[Your instructions] A line qualifies if it holds the string "politica". Copy every qualifying line from the records.

[Supplied material]
^^^^
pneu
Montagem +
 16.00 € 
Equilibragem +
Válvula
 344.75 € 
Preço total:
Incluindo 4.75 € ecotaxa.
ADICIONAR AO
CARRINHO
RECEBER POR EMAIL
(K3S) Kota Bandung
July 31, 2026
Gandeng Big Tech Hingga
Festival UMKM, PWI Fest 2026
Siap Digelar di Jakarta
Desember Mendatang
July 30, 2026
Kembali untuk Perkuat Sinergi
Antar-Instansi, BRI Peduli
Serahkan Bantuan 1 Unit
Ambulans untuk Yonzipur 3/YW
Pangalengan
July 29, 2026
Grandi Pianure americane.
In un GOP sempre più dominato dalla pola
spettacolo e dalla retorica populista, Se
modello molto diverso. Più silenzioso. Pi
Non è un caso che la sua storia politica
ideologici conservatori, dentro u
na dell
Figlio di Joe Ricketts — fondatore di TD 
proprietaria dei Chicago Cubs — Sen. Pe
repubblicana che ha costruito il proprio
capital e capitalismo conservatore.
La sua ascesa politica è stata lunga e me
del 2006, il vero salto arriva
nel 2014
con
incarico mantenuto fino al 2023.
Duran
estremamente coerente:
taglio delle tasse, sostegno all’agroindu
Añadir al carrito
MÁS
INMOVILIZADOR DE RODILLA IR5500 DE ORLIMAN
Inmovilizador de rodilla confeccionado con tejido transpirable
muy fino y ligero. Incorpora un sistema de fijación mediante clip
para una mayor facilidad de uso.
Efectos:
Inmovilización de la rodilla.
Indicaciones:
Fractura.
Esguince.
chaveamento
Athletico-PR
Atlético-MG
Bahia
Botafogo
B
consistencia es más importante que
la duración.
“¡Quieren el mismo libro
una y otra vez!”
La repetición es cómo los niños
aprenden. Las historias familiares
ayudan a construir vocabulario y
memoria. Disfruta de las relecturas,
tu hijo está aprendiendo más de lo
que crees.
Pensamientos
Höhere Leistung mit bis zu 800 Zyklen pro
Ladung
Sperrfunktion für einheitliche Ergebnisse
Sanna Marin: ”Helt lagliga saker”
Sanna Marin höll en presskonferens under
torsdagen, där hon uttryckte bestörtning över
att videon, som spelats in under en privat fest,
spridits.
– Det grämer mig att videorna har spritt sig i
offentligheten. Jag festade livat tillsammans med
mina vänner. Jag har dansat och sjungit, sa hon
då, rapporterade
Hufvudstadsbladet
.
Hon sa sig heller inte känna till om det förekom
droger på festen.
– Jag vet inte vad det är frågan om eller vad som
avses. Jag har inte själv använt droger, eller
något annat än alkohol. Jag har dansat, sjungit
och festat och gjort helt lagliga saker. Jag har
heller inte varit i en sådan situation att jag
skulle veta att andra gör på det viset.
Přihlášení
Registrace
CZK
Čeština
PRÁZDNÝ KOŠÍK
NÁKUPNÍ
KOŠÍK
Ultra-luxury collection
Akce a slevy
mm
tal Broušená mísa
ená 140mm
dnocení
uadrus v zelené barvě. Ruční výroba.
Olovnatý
^^^^
[Answer]
Non è un caso che la sua storia politica
La sua ascesa politica è stata lunga e me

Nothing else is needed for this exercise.